Extracted records:
=== Section Start ===

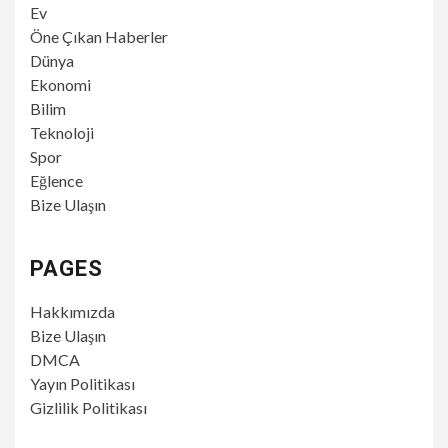
Ev
Öne Çıkan Haberler
Dünya
Ekonomi
Bilim
Teknoloji
Spor
Eğlence
Bize Ulaşın
PAGES
Hakkımızda
Bize Ulaşın
DMCA
Yayın Politikası
Gizlilik Politikası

=== Section End ===

Task prompt:
Convert the text lines in the rows above into a JSON list of strings, one string per line, leaving out blank lines and the pictures.

Written response:
[
  "Ev",
  "Öne Çıkan Haberler",
  "Dünya",
  "Ekonomi",
  "Bilim",
  "Teknoloji",
  "Spor",
  "Eğlence",
  "Bize Ulaşın",
  "PAGES",
  "Hakkımızda",
  "Bize Ulaşın",
  "DMCA",
  "Yayın Politikası",
  "Gizlilik Politikası"
]